Anhand des zuvor eingeholten Stimmungsbildes wisse er zwar, dass man die Abstimmung nicht gewinnen könne, trotzdem wolle man die Vorlage nicht zurückziehen, sagte Neumann weiter. "Es ist eine Herzensangelegenheit." Im Anschluss widmete er sich Argumenten der Gegner. So entscheide man nicht über die Köpfe der Bürger hinweg, weil man vorab mit ihnen geredet und entsprechendes Feedback bekommen habe. Denen, die meinten, das Erlebnis Zirkus sei ohne Wildtiere nicht mehr dasselbe, entgegnete er: "Es gibt heute schon viele Zirkusse, die das mit Akrobatik, Show und Clowns mehr als wett machen." Die fehlende Rechtssicherheit wischte er mit Verweis darauf vom Tisch, dass bisher noch kein Oberlandesgericht das Auftrittsverbot einer Kommune gekippt habe.

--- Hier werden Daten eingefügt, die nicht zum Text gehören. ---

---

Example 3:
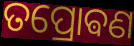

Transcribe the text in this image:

ତପ୍ରୋଵଣ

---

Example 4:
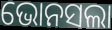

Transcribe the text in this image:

ଭୋନସଲା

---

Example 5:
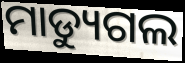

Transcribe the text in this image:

ମାଡ୍ୟୁଗଲ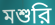
মশুরিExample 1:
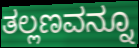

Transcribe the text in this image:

ತಲ್ಲಣವನ್ನೂ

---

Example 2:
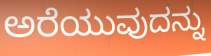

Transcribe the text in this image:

ಅರೆಯುವುದನ್ನು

Das sah etwa Norman Müller anders. "Der Antrag differenziert nicht", erklärte der Vorsitzende der SPD-Fraktion seine Bauchschmerzen. Nicht jeder Zirkus quäle seine Tiere. "Außerdem hat der Beschluss nur begrenzte Auswirkung. Der Tierschutz endet an den Stadtgrenzen." Zudem wolle er die Bürger "lieber richtig befragen" und habe auch beim letzten Gastspiel keinen Protest gesehen.

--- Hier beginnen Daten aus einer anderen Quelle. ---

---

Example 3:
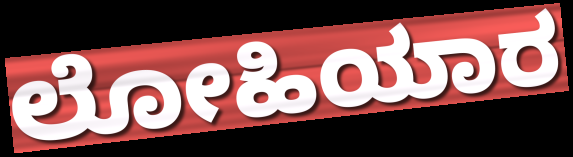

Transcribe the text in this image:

ಲೋಹಿಯಾರ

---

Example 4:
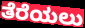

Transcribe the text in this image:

ತೆರೆಯಲು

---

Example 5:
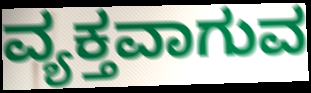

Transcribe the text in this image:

ವ್ಯಕ್ತವಾಗುವ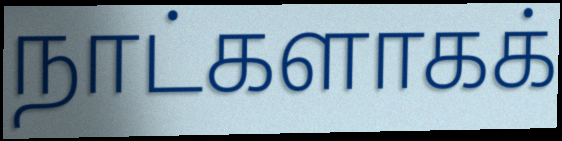
நாட்களாகக்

Kritik kam auch vom Fraktionschef der Linken, Harald Stegmann, der zwar den Tierschutz als Anliegen aller Fraktionen im Stadtrat ansieht, aber die Festplatzbenutzungssatzung für das falsche Mittel hält: "Dafür gibt es Gesetze im Bund und es ist nicht unsere Aufgabe, deren Einhaltung zu kontrollieren." Zudem halte er ein grundsätzliches Auftrittsverbot für Unternehmen mit einer entsprechenden Berechtigung für hoch problematisch. Dieselbe Tendenz gab es auch bei Pro Altenburg. "Ich finde es faszinierend, was die Dompteure mit den Tieren machen", sagte deren Vorsitzender Peter Müller. "Aber dem Stadtrat steht die Entscheidung nicht zu, sondern es entscheidet der Besucher. Wenn André Neumann Recht hat und die Leute ausbleiben, erledigt sich das Thema von selbst."

An diesen Meinungen konnten auch die flammenden Reden der Befürworter Detlef Zschiegner (FDP) und Christoph Zippel sowie Sandy Reichenbach (beide CDU) nichts ändern. Obwohl Letztgenannter vor allem die rechtlichen Bedenken zu Berufs- und Auftrittsverbot reduzierte. Aufgeben wollen die Christdemokraten das Thema dennoch nicht, kündigte André Neumann vom Ergebnis angestachelt an. "Wir werden ganz sicher einen neuen Anlauf wagen."